A Western Sydney University academic used artificial intelligence to write an opinion piece defending the technology published in The Age [1].

The incident highlights growing tensions regarding academic integrity and the transparency of AI-generated content in professional journalism and higher education.

The academic said that the article was generated using AI and based on her own previous work [1]. The piece appeared in the Melbourne-based publication The Age, focusing on the benefits and defense of artificial intelligence technology [1, 2].

Western Sydney University later said that the piece was AI-generated [1, 2]. The reports regarding the admission surfaced on June 2, 2026 [1].

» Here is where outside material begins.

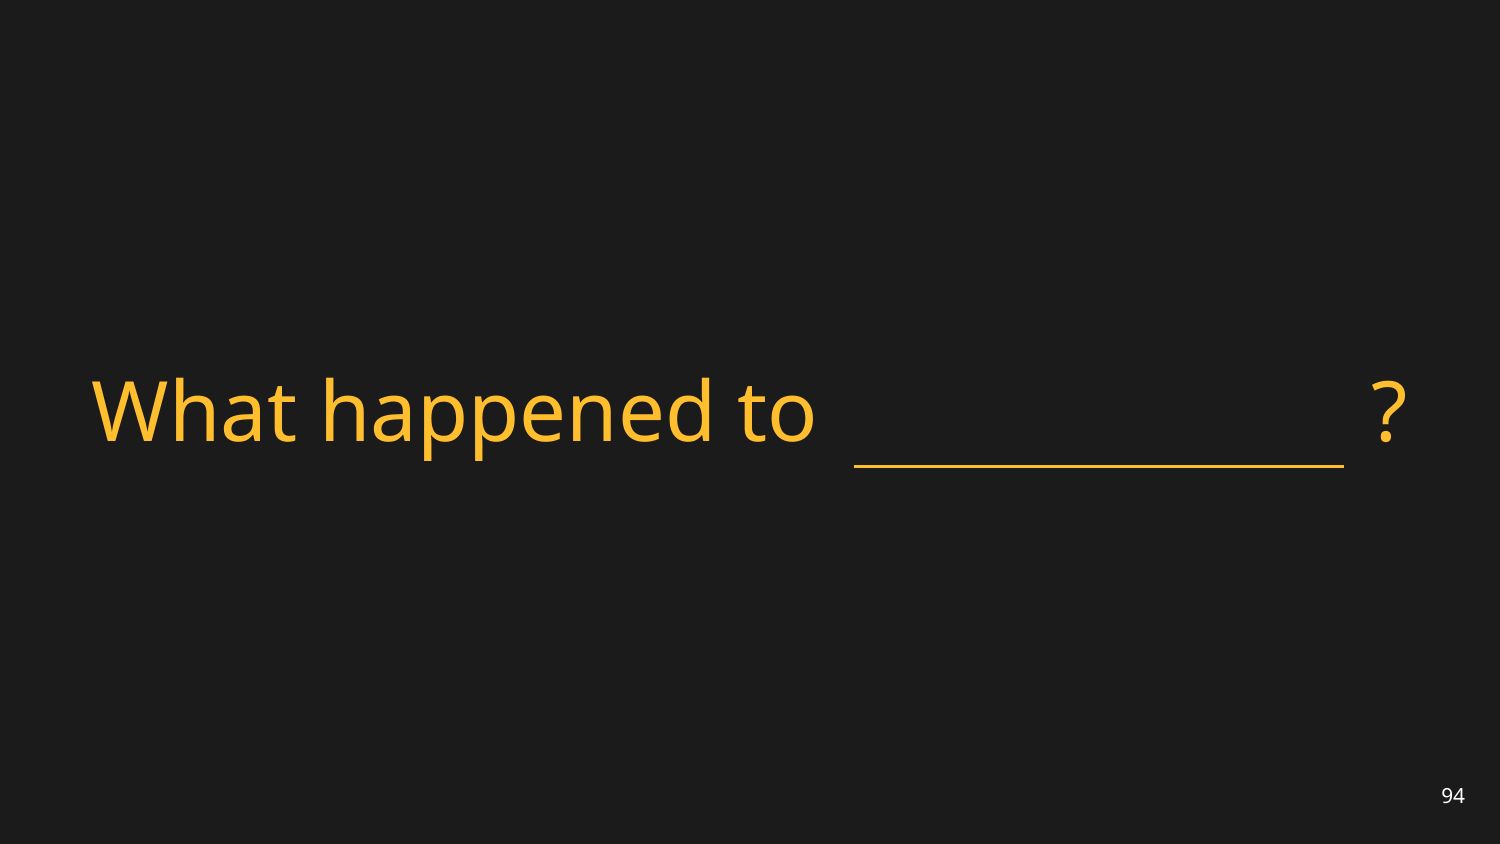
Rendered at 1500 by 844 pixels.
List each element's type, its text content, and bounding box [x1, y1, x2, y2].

title What happened to [blank] ? [51, 72, 1449, 753]
slide_number 94 [1389, 764, 1480, 830]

This case follows a broader trend of educators and writers experimenting with large language models to automate content creation. While some argue that using AI to synthesize existing personal work is an efficient tool, others suggest it undermines the authenticity of opinion writing. The university's acknowledgement suggests a need for clearer guidelines on how academics disclose the use of generative tools when publishing in the public sphere [1, 2].

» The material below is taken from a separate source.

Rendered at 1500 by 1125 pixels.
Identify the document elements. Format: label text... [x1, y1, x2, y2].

An academic admitted using artificial intelligence to author an opinion article published in The Age.

This incident underscores the blurring line between human authorship and AI assistance in academia. As institutions struggle to define plagiarism in the age of generative AI, the use of these tools to produce 'opinion' pieces challenges the traditional expectation that such writing reflects the direct, unmediated thought process of the named author.